> Consigne: Affichez à l'identique toutes les lignes des items ci-dessous, du premier au dernier, sans rien modifier.

━━━

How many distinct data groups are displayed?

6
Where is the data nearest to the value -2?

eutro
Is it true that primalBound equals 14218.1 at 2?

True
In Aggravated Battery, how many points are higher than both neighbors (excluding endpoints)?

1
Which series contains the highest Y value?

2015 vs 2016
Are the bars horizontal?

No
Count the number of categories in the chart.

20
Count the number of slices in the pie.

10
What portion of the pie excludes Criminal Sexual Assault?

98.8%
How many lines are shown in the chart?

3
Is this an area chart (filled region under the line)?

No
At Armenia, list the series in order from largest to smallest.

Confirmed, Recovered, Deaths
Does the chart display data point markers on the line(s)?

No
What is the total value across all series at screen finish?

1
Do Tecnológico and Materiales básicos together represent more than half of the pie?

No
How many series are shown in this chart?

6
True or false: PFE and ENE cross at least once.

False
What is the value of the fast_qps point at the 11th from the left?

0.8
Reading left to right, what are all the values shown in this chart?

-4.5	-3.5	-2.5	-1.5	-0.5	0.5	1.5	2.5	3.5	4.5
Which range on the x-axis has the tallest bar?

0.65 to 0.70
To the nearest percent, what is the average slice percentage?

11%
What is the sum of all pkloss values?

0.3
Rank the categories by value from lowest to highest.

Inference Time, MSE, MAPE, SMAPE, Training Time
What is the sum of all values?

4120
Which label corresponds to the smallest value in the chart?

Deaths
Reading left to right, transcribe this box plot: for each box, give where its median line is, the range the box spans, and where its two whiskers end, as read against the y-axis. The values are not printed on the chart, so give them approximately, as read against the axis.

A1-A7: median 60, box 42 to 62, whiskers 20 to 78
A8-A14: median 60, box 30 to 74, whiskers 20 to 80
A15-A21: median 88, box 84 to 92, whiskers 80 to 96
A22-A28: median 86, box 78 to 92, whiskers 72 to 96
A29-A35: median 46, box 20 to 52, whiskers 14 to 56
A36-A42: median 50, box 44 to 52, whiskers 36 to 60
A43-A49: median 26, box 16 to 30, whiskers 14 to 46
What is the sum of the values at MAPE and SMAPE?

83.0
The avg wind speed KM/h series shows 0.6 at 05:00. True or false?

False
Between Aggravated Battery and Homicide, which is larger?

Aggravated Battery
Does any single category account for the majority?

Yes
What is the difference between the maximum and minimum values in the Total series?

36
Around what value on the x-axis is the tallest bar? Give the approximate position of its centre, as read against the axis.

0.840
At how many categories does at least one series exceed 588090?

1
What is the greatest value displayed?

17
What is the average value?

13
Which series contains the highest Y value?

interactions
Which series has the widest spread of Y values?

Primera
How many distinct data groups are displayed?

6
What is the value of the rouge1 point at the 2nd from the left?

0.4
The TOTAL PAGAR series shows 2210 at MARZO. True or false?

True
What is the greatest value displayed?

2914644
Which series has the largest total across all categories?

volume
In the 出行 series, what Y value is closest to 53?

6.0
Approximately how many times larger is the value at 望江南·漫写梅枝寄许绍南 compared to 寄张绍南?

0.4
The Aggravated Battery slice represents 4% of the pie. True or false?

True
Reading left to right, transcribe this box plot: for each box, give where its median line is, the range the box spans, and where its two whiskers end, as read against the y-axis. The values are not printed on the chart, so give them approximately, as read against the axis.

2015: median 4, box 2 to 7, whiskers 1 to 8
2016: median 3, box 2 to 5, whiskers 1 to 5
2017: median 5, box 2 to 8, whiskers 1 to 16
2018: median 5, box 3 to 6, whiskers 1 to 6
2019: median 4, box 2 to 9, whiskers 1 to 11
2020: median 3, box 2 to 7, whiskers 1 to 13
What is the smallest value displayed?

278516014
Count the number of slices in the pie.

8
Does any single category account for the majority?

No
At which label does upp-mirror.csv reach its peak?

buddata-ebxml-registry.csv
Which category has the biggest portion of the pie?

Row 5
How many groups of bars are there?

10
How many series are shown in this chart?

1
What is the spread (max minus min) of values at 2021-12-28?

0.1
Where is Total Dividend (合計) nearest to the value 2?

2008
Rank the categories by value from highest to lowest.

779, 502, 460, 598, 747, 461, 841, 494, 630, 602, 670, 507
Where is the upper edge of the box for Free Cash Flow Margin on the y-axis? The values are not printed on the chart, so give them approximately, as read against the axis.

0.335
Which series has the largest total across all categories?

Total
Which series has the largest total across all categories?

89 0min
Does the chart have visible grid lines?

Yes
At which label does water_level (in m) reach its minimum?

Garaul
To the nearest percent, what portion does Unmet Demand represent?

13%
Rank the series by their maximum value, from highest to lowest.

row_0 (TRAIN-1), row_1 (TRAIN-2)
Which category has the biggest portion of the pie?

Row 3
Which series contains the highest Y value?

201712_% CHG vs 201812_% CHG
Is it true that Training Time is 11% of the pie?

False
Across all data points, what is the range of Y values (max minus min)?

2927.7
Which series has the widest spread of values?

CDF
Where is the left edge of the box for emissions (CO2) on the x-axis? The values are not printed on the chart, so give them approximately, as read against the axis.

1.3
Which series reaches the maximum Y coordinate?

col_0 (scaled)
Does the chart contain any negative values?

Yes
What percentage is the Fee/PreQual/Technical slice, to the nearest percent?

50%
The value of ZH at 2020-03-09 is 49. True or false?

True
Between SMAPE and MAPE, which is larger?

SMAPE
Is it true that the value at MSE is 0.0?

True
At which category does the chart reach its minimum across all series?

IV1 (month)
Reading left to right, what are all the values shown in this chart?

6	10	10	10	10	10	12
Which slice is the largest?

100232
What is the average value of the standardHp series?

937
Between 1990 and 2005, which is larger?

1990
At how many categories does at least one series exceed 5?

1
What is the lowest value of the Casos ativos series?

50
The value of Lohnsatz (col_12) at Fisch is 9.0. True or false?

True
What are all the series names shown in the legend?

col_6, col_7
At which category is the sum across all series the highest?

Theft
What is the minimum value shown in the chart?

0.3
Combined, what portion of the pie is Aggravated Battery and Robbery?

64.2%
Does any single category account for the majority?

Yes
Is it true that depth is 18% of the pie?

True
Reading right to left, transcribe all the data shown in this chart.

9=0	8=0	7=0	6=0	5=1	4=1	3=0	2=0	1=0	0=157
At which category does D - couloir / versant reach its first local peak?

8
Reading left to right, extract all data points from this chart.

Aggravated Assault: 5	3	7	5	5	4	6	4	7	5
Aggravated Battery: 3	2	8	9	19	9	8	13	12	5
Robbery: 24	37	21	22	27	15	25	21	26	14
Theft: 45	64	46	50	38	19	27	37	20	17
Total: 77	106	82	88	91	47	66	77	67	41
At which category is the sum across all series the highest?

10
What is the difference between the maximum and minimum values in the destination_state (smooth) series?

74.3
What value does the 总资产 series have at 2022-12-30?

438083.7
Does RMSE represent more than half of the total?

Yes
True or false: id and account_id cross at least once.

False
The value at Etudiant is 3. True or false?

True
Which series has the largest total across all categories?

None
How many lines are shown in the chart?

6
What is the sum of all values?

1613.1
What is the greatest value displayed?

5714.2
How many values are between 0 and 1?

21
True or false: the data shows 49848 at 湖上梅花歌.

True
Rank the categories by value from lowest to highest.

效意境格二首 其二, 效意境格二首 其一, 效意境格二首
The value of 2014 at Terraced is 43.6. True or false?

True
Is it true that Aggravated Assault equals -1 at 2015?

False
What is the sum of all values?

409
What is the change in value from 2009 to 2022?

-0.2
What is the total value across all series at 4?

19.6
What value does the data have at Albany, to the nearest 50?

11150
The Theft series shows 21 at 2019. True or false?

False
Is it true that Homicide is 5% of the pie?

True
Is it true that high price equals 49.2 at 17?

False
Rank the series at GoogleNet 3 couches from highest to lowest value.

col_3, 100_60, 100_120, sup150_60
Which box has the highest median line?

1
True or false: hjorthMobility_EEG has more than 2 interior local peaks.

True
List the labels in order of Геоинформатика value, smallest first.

━━━

> Réponse ci-dessous:
How many distinct data groups are displayed?

6
Where is the data nearest to the value -2?

eutro
Is it true that primalBound equals 14218.1 at 2?

True
In Aggravated Battery, how many points are higher than both neighbors (excluding endpoints)?

1
Which series contains the highest Y value?

2015 vs 2016
Are the bars horizontal?

No
Count the number of categories in the chart.

20
Count the number of slices in the pie.

10
What portion of the pie excludes Criminal Sexual Assault?

98.8%
How many lines are shown in the chart?

3
Is this an area chart (filled region under the line)?

No
At Armenia, list the series in order from largest to smallest.

Confirmed, Recovered, Deaths
Does the chart display data point markers on the line(s)?

No
What is the total value across all series at screen finish?

1
Do Tecnológico and Materiales básicos together represent more than half of the pie?

No
How many series are shown in this chart?

6
True or false: PFE and ENE cross at least once.

False
What is the value of the fast_qps point at the 11th from the left?

0.8
Reading left to right, what are all the values shown in this chart?

-4.5	-3.5	-2.5	-1.5	-0.5	0.5	1.5	2.5	3.5	4.5
Which range on the x-axis has the tallest bar?

0.65 to 0.70
To the nearest percent, what is the average slice percentage?

11%
What is the sum of all pkloss values?

0.3
Rank the categories by value from lowest to highest.

Inference Time, MSE, MAPE, SMAPE, Training Time
What is the sum of all values?

4120
Which label corresponds to the smallest value in the chart?

Deaths
Reading left to right, transcribe this box plot: for each box, give where its median line is, the range the box spans, and where its two whiskers end, as read against the y-axis. The values are not printed on the chart, so give them approximately, as read against the axis.

A1-A7: median 60, box 42 to 62, whiskers 20 to 78
A8-A14: median 60, box 30 to 74, whiskers 20 to 80
A15-A21: median 88, box 84 to 92, whiskers 80 to 96
A22-A28: median 86, box 78 to 92, whiskers 72 to 96
A29-A35: median 46, box 20 to 52, whiskers 14 to 56
A36-A42: median 50, box 44 to 52, whiskers 36 to 60
A43-A49: median 26, box 16 to 30, whiskers 14 to 46
What is the sum of the values at MAPE and SMAPE?

83.0
The avg wind speed KM/h series shows 0.6 at 05:00. True or false?

False
Between Aggravated Battery and Homicide, which is larger?

Aggravated Battery
Does any single category account for the majority?

Yes
What is the difference between the maximum and minimum values in the Total series?

36
Around what value on the x-axis is the tallest bar? Give the approximate position of its centre, as read against the axis.

0.840
At how many categories does at least one series exceed 588090?

1
What is the greatest value displayed?

17
What is the average value?

13
Which series contains the highest Y value?

interactions
Which series has the widest spread of Y values?

Primera
How many distinct data groups are displayed?

6
What is the value of the rouge1 point at the 2nd from the left?

0.4
The TOTAL PAGAR series shows 2210 at MARZO. True or false?

True
What is the greatest value displayed?

2914644
Which series has the largest total across all categories?

volume
In the 出行 series, what Y value is closest to 53?

6.0
Approximately how many times larger is the value at 望江南·漫写梅枝寄许绍南 compared to 寄张绍南?

0.4
The Aggravated Battery slice represents 4% of the pie. True or false?

True
Reading left to right, transcribe this box plot: for each box, give where its median line is, the range the box spans, and where its two whiskers end, as read against the y-axis. The values are not printed on the chart, so give them approximately, as read against the axis.

2015: median 4, box 2 to 7, whiskers 1 to 8
2016: median 3, box 2 to 5, whiskers 1 to 5
2017: median 5, box 2 to 8, whiskers 1 to 16
2018: median 5, box 3 to 6, whiskers 1 to 6
2019: median 4, box 2 to 9, whiskers 1 to 11
2020: median 3, box 2 to 7, whiskers 1 to 13
What is the smallest value displayed?

278516014
Count the number of slices in the pie.

8
Does any single category account for the majority?

No
At which label does upp-mirror.csv reach its peak?

buddata-ebxml-registry.csv
Which category has the biggest portion of the pie?

Row 5
How many groups of bars are there?

10
How many series are shown in this chart?

1
What is the spread (max minus min) of values at 2021-12-28?

0.1
Where is Total Dividend (合計) nearest to the value 2?

2008
Rank the categories by value from highest to lowest.

779, 502, 460, 598, 747, 461, 841, 494, 630, 602, 670, 507
Where is the upper edge of the box for Free Cash Flow Margin on the y-axis? The values are not printed on the chart, so give them approximately, as read against the axis.

0.335
Which series has the largest total across all categories?

Total
Which series has the largest total across all categories?

89 0min
Does the chart have visible grid lines?

Yes
At which label does water_level (in m) reach its minimum?

Garaul
To the nearest percent, what portion does Unmet Demand represent?

13%
Rank the series by their maximum value, from highest to lowest.

row_0 (TRAIN-1), row_1 (TRAIN-2)
Which category has the biggest portion of the pie?

Row 3
Which series contains the highest Y value?

201712_% CHG vs 201812_% CHG
Is it true that Training Time is 11% of the pie?

False
Across all data points, what is the range of Y values (max minus min)?

2927.7
Which series has the widest spread of values?

CDF
Where is the left edge of the box for emissions (CO2) on the x-axis? The values are not printed on the chart, so give them approximately, as read against the axis.

1.3
Which series reaches the maximum Y coordinate?

col_0 (scaled)
Does the chart contain any negative values?

Yes
What percentage is the Fee/PreQual/Technical slice, to the nearest percent?

50%
The value of ZH at 2020-03-09 is 49. True or false?

True
Between SMAPE and MAPE, which is larger?

SMAPE
Is it true that the value at MSE is 0.0?

True
At which category does the chart reach its minimum across all series?

IV1 (month)
Reading left to right, what are all the values shown in this chart?

6	10	10	10	10	10	12
Which slice is the largest?

100232
What is the average value of the standardHp series?

937
Between 1990 and 2005, which is larger?

1990
At how many categories does at least one series exceed 5?

1
What is the lowest value of the Casos ativos series?

50
The value of Lohnsatz (col_12) at Fisch is 9.0. True or false?

True
What are all the series names shown in the legend?

col_6, col_7
At which category is the sum across all series the highest?

Theft
What is the minimum value shown in the chart?

0.3
Combined, what portion of the pie is Aggravated Battery and Robbery?

64.2%
Does any single category account for the majority?

Yes
Is it true that depth is 18% of the pie?

True
Reading right to left, transcribe all the data shown in this chart.

9=0	8=0	7=0	6=0	5=1	4=1	3=0	2=0	1=0	0=157
At which category does D - couloir / versant reach its first local peak?

8
Reading left to right, extract all data points from this chart.

Aggravated Assault: 5	3	7	5	5	4	6	4	7	5
Aggravated Battery: 3	2	8	9	19	9	8	13	12	5
Robbery: 24	37	21	22	27	15	25	21	26	14
Theft: 45	64	46	50	38	19	27	37	20	17
Total: 77	106	82	88	91	47	66	77	67	41
At which category is the sum across all series the highest?

10
What is the difference between the maximum and minimum values in the destination_state (smooth) series?

74.3
What value does the 总资产 series have at 2022-12-30?

438083.7
Does RMSE represent more than half of the total?

Yes
True or false: id and account_id cross at least once.

False
The value at Etudiant is 3. True or false?

True
Which series has the largest total across all categories?

None
How many lines are shown in the chart?

6
What is the sum of all values?

1613.1
What is the greatest value displayed?

5714.2
How many values are between 0 and 1?

21
True or false: the data shows 49848 at 湖上梅花歌.

True
Rank the categories by value from lowest to highest.

效意境格二首 其二, 效意境格二首 其一, 效意境格二首
The value of 2014 at Terraced is 43.6. True or false?

True
Is it true that Aggravated Assault equals -1 at 2015?

False
What is the sum of all values?

409
What is the change in value from 2009 to 2022?

-0.2
What is the total value across all series at 4?

19.6
What value does the data have at Albany, to the nearest 50?

11150
The Theft series shows 21 at 2019. True or false?

False
Is it true that Homicide is 5% of the pie?

True
Is it true that high price equals 49.2 at 17?

False
Rank the series at GoogleNet 3 couches from highest to lowest value.

col_3, 100_60, 100_120, sup150_60
Which box has the highest median line?

1
True or false: hjorthMobility_EEG has more than 2 interior local peaks.

True
List the labels in order of Геоинформатика value, smallest first.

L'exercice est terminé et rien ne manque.